Dietrich Mateschitz did an interview where he talked about corporate strategy and the future for Red Bull.

Mark Thompson/Getty Images

The notoriously secretive co-owner and co-founder of Red Bull, Dietrich Mateschitz, did an interview with Profil (an Austrian weekly magazine). During the interview, he talks about his teams in Salzburg and Leipzig, with a little Formula 1 thrown in. Mateschitz describes Red Bulls' corporate plan for international football going "very positively" and proceeding according to plan.

On criticism of synergy.

It is ridiculous. Of course we're trying to exploit synergies, who wouldn't? All of our activities in this regard are within the preset of the FIFA Regulations.

Recently, Red Bull Leipzig was blocked from "transferring" in Nils Quaschner from Red Bull Salzburg. He was ineligible to play for the German side because he played with multiple teams during the preseason.

On protests from soccer fans and supporters.

This so-called enmity is very limited. If you want to stretch the mathematics, we are talking about zero point zero percent of all football fans. The fringe groups don't understand anything or have other motives. This activism is picked up by the media and serves to create headlines.

Some would argue that the protests are not limited nor made up of zero percent of fans.

On what would cause Red Bull to get out of football.

I could not think of anything at the moment.

Red Bull isn't getting out of football, but they're also not buying Leeds United (according to them and I'm fully acknowledging that they may end up owning the English club very soon).

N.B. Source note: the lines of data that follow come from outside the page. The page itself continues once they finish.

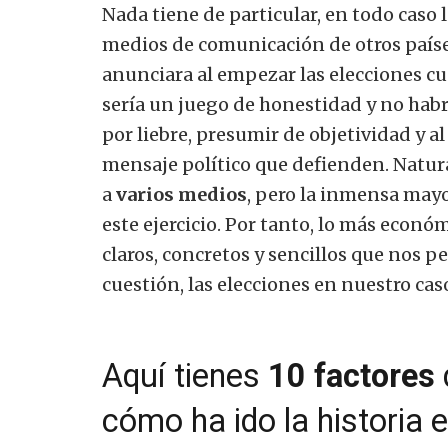
Nada tiene de particular, en todo caso
medios de comunicación de otros países
anunciara al empezar las elecciones cuá
sería un juego de honestidad y no hab
por liebre, presumir de objetividad y 
mensaje político que defienden. Natur
a
varios medios
, pero la inmensa mayo
este ejercicio. Por tanto, lo más económ
claros, concretos y sencillos que nos p
cuestión, las elecciones en nuestro caso,
Aquí tienes
10 factores
cómo ha ido la historia e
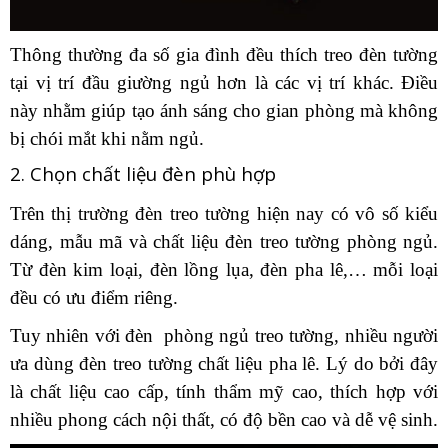
Thông thường đa số gia đình đều thích treo đèn tường
tại vị trí đầu giường ngủ hơn là các vị trí khác. Điều
này nhằm giúp tạo ánh sáng cho gian phòng mà không
bị chói mắt khi nằm ngủ.
2. Chọn chất liệu đèn phù hợp
Trên thị trường đèn treo tường hiện nay có vô số kiểu
dáng, mẫu mã và chất liệu đèn treo tường phòng ngủ.
Từ đèn kim loại, đèn lồng lụa, đèn pha lê,… mỗi loại
đều có ưu điểm riêng.
Tuy nhiên với đèn phòng ngủ treo tường, nhiều người
ưa dùng đèn treo tường chất liệu pha lê. Lý do bởi đây
là chất liệu cao cấp, tính thẩm mỹ cao, thích hợp với
nhiều phong cách nội thất, có độ bền cao và dễ vệ sinh.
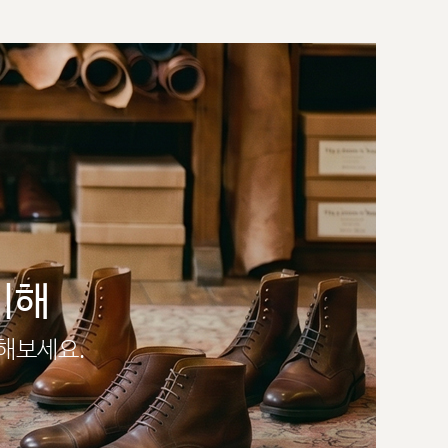
이해
인해보세요.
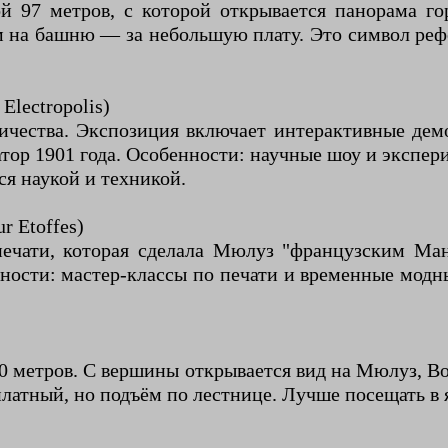
й 97 метров, с которой открывается панорама г
м на башню — за небольшую плату. Это символ реф
lectropolis)
ичества. Экспозиция включает интерактивные дем
тор 1901 года. Особенности: научные шоу и экспер
ся наукой и техникой.
r Etoffes)
печати, которая сделала Мюлуз "французским Ман
ности: мастер-классы по печати и временные модн
0 метров. С вершины открывается вид на Мюлуз, В
латный, но подъём по лестнице. Лучше посещать в 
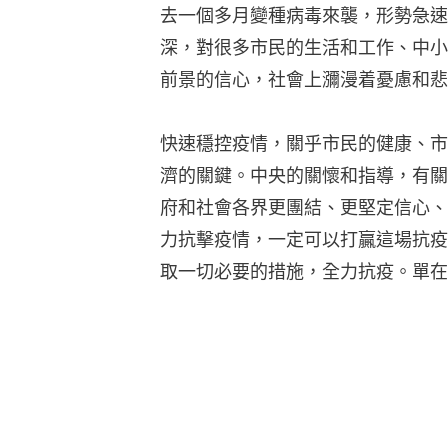
去一個多月變種病毒來襲，形勢急速
深，對很多市民的生活和工作、中小
前景的信心，社會上瀰漫着憂慮和悲
快速穩控疫情，關乎市民的健康、市
濟的關鍵。中央的關懷和指導，有關
府和社會各界更團結、更堅定信心、
力抗擊疫情，一定可以打贏這場抗疫
取一切必要的措施，全力抗疫。單在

In case you're wondering what Mateschitz's opinions are on the New York Red Bulls and how the franchise is currently running, he wasn't asked. Mateschitz also didn't offer any information about the American team he has yet to see play in the stadium he paid to build. However, he also didn't talk about Red Bull Brazil or the academy in Ghana that was sold to Dutch outfit Feyenoord, so perhaps the interview was focused solely on European holdings.

Regardless of what happens in England, Austria, Germany, or America, Dietrich Mateschitz and Red Bull don't see any obstacles in their way and view their current clubs as a success.

Do you support the direction Red Bull is going in? Do you see Red Bull buying Leeds United? Is synergy between teams under the same umbrella a sound strategy?